В низине у реки в заболоченной старице порылись лопатками, прихваченными с пожарных щитов, и насобирали плотно закрытых речных мидий, целое ведро. Выкопали корни капелюшника — так назвала это растение Настасея. Корни капелюшника партизаны вываривали, сушили и растирали в муку: это рассказывала белорусскоязычная экскурсовод в столичном Музее Великой Отечественной войны, и Наста хорошо запомнила этот факт, но ботаническое название капелюшника Наста не помнила. Тане Гонисевской предстояло покопаться в книгах, чтобы выяснить это.
Девушки выгрузили свою добычу, пообедали овсянкой и ушли снова.
Северный температурный след сегодня не чувствовался, но зима вступала в свои права. С низкого неба начал сыпаться первый снег. Снег полосой лёг там, где замёрзла земля в потоке холодного воздуха, но таял, попав на неостывшую почву, травы и кусты. Алина торопила: скоро вылазки придётся делать по снегу, а её такая перспектива пугала. Да и растения и корни под снегом им ни за что не найти.
Кончался день, когда в лагерь прибежали запыхавшиеся Иванка и Лиля, и суматошно стали искать садовую тележку и верёвки; спрашивать, как себя чувствует Вован…

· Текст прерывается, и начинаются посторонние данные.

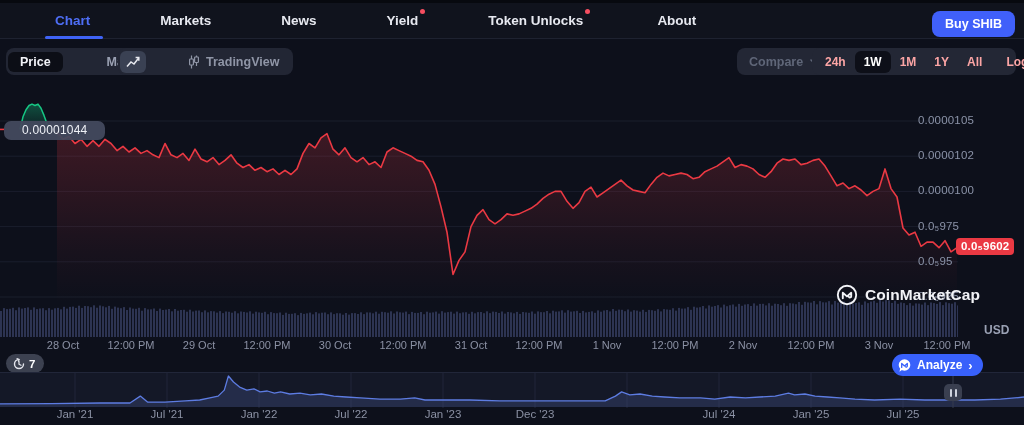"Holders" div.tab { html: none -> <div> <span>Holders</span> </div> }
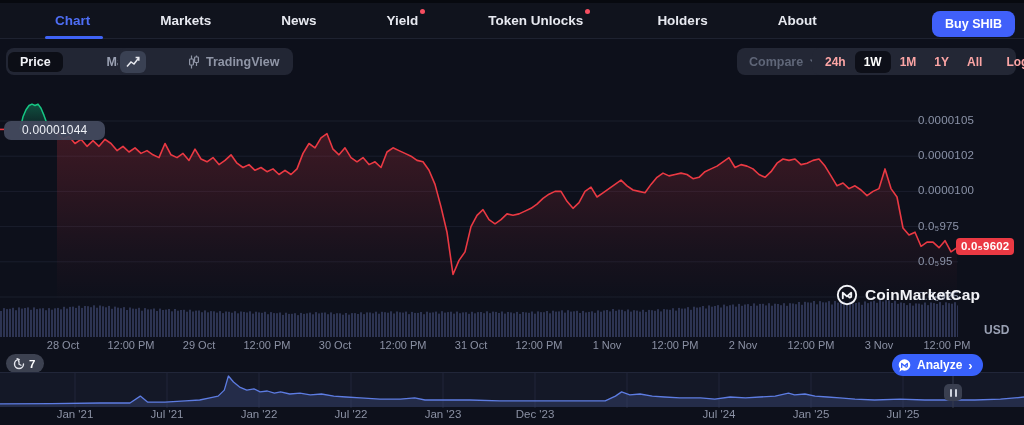"24h" .tf-item { color: #fca5a5 -> #3b82f6 }
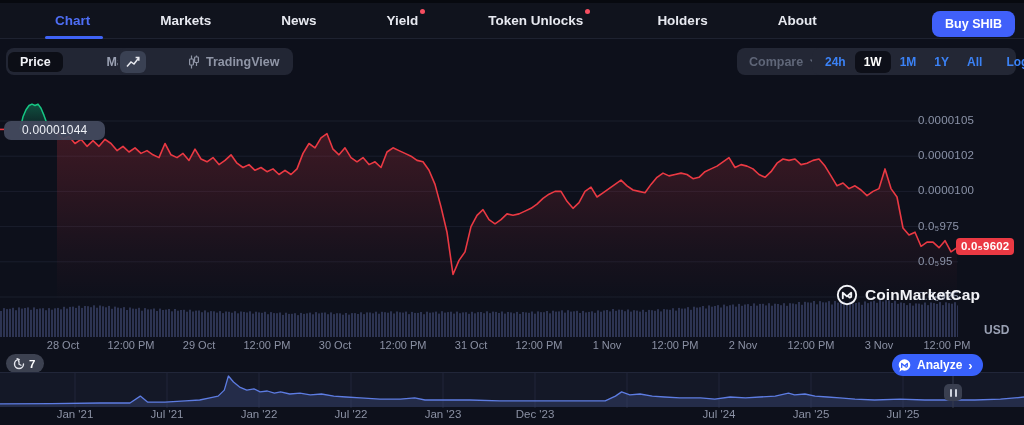"28 Oct" .xlab { font-size: 11px -> 15px; font-style: none -> italic }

Пашка, ничего не понимая, скакал за ними.
Девушкам нужна была помощь, которую они не решались попросить. Оказывается, они нашли молодую косулю, застрявшую в буреломе, и теперь соображали, как доставить её в лагерь. В лесу олениху караулили остальные и ждали тележку. Девушки решили, что все вместе смогут протянуть тележку по лесу.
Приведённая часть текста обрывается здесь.